Гарри долго лежал без сна, уставившись на полог над кроватью и пытаясь убедить самого себя, что испытывает к Джинни исключительно братские чувства. Они ведь все лето жили в одном доме, как брат и сестра, играли в квиддич, дразнили Рона, смеялись над Биллом и Флегмой. Он уже столько лет знает Джинни… Естественно, ему хочется ее защищать… Хочется Дина разодрать на мелкие кусочки за то, что целовался с ней… Нет, вот именно этому братскому чувству лучше не давать воли…
Рон громко всхрапнул.
«Она сестра Рона, — твердо сказал себе Гарри. — Сестра Рона. Это запретная территория». Он ни за что на свете не поставит под угрозу свою дружбу с Роном. Гарри ткнул кулаком подушку, устраиваясь поудобнее, и стал ждать, пока придет сон, тем временем прилагая все силы, чтобы его мысли не вздумали приближаться к Джинни.
На следующее утро Гарри проснулся слегка обалдевшим после целой серии долгих и запутанных снов, в которых Рон гонялся за ним, размахивая битой для квиддича, но к полудню он уже готов был предпочесть эти сны реальности, где Рон, мало того что демонстративно не замечал Джинни и Дина, но еще и третировал с ледяным и надменным безразличием бедную Гермиону, которая страшно обиделась и никак не могла понять, в чем дело. К тому же Рон стал невероятно дерганым и чуть что кидался на людей почище какого-нибудь соплохвоста. Весь день прошел у Гарри в безуспешных попытках примирить Рона и Гермиону. В конце концов Гермиона в расстроенных чувствах удалилась в спальню для девочек. Рон тоже отправился спать, обругав по дороге нескольких малолетних первокурсников за то, что они на него смотрели.

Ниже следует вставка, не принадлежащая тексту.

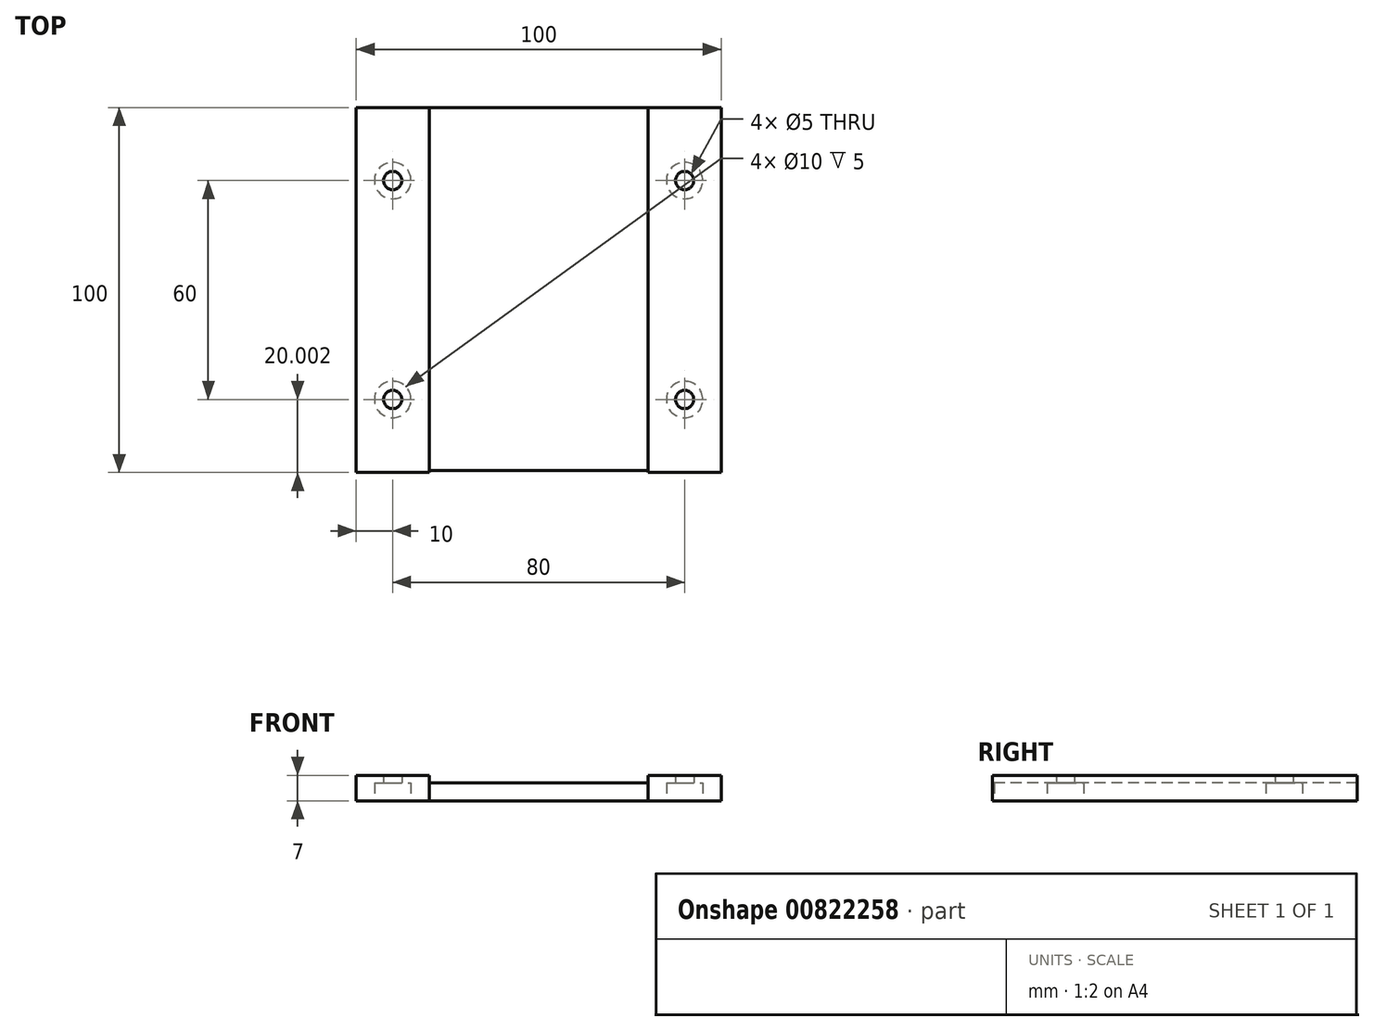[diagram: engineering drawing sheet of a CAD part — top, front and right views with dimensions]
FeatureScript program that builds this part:
annotation { "Feature Type Name" : "Feature", "Feature Type Description" : "" }
export const myFeature = defineFeature(function(context is Context, id is Id, definition is map)
    precondition{}
    {
        {
            var Q0;
            Q0=qCreatedBy(makeId("Top.planeOp"),FACE);
            var sketch = newSketch(context, id + "F0", { "sketchPlane" : qUnion([Q0])});
            skLineSegment(sketch, "E0.bottom", {"start": v(-50, 49.93) * mm, "end": v(-30, 49.93) * mm});
            skLineSegment(sketch, "E0.top", {"start": v(-50, -50.07) * mm, "end": v(-30, -50.07) * mm});
            skLineSegment(sketch, "E0.left", {"start": v(-50, 49.93) * mm, "end": v(-50, -50.07) * mm});
            skLineSegment(sketch, "E0.right", {"start": v(-30, 49.93) * mm, "end": v(-30, -50.07) * mm});
            skLineSegment(sketch, "E1.bottom", {"start": v(-30, 49.93) * mm, "end": v(30, 49.93) * mm});
            skLineSegment(sketch, "E1.top", {"start": v(-30, -49.53) * mm, "end": v(30, -49.53) * mm});
            skLineSegment(sketch, "E1.left", {"start": v(-30, 49.93) * mm, "end": v(-30, -49.53) * mm});
            skLineSegment(sketch, "E1.right", {"start": v(30, 49.93) * mm, "end": v(30, -49.53) * mm});
            skLineSegment(sketch, "E2.bottom", {"start": v(30, 49.93) * mm, "end": v(50, 49.93) * mm});
            skLineSegment(sketch, "E2.top", {"start": v(30, -50.07) * mm, "end": v(50, -50.07) * mm});
            skLineSegment(sketch, "E2.left", {"start": v(30, 49.93) * mm, "end": v(30, -50.07) * mm});
            skLineSegment(sketch, "E2.right", {"start": v(50, 49.93) * mm, "end": v(50, -50.07) * mm});
            skPoint(sketch, "E3", {"position": v(-40, 29.93) * mm});
            skPoint(sketch, "E4", {"position": v(-40, -30.07) * mm});
            skPoint(sketch, "E5.MirrorP", {"position": v(40, 29.93) * mm});
            skPoint(sketch, "E6.MirrorP", {"position": v(40, -30.07) * mm});
            skSolve(sketch);
        }
        {
            var Q0;
            {var subQ0=sQuery(id+"F0.wireOp",EDGE,"E1.bottom");Q0=makeQuery(id+"F0.imprint","IMPRINT",FACE,{"disambiguationData":[TD([[makeQuery(id+"F0.imprint","IMPRINT",EDGE,{"derivedFrom":subQ0}),-1.0]])]});}
            extrude(context, id + "F1", {"entities" : qUnion([Q0]), "depth" : 5 * mm, "offsetDistance" : 25 * mm});
        }
        {
            var Q0;
            Q0=makeQuery(id+"F0.imprint","IMPRINT",FACE,{"disambiguationData":[TD([[makeQuery(id+"F0.imprint","IMPRINT",EDGE,{"derivedFrom":sQuery(id+"F0.wireOp",EDGE,"E0.bottom")}),-1.0]])]});
            var Q1;
            {var subQ3=sQuery(id+"F0.wireOp",EDGE,"E2.bottom");Q1=makeQuery(id+"F0.imprint","IMPRINT",FACE,{"disambiguationData":[TD([[makeQuery(id+"F0.imprint","IMPRINT",EDGE,{"derivedFrom":subQ3}),-1.0]])]});}
            extrude(context, id + "F2", {"entities" : qUnion([Q0, Q1]), "operationType" : NewBodyOperationType.ADD, "depth" : 7 * mm, "offsetDistance" : 25 * mm, "hasSecondDirection" : true, "secondDirectionOppositeDirection" : true, "secondDirectionDepth" : 0 * mm});
        }
        {
            var Q0;
            Q0=sQuery(id+"F0.wireOp",VERTEX,"E4");
            var Q1;
            Q1=sQuery(id+"F0.wireOp",VERTEX,"E3");
            var Q2;
            Q2=sQuery(id+"F0.wireOp",VERTEX,"E6.MirrorP");
            var Q3;
            Q3=sQuery(id+"F0.wireOp",VERTEX,"E5.MirrorP");
            var Q4;
            Q4=makeQuery(id+"F1.opExtrude","SWEPT_BODY",BODY,{"disambiguationData":[OSD([sQuery(id+"F0.wireOp",EDGE,"E1.bottom"),sQuery(id+"F0.wireOp",EDGE,"E1.top"),sQuery(id+"F0.wireOp",EDGE,"E1.left"),sQuery(id+"F0.wireOp",EDGE,"E2.left")])]});
            hole(context, id + "F3", {"style" : HoleStyle.C_BORE, "endStyle" : HoleEndStyle.BLIND, "oppositeDirection" : true, "holeDiameter" : 5 * mm, "cBoreDiameter" : 10 * mm, "cBoreDepth" : 5 * mm, "majorDiameter" : 5 * mm, "holeDepth" : 30 * mm, "isTappedThrough" : true, "tappedDepth" : 12 * mm, "tapClearance" : 3, "locations" : qUnion([Q0, Q1, Q2, Q3]), "scope" : qUnion([Q4])});
        }
    });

Гарри окончательно загрустил, видя, что за последующие дни свирепое настроение Рона нисколько не улучшилось. Вдобавок Рон стал еще хуже играть в квиддич, а от этого еще больше злился, и в итоге на последней тренировке перед субботним матчем не смог взять ни одного мяча, зато так на всех орал, что довел Демельзу Робинс до слез.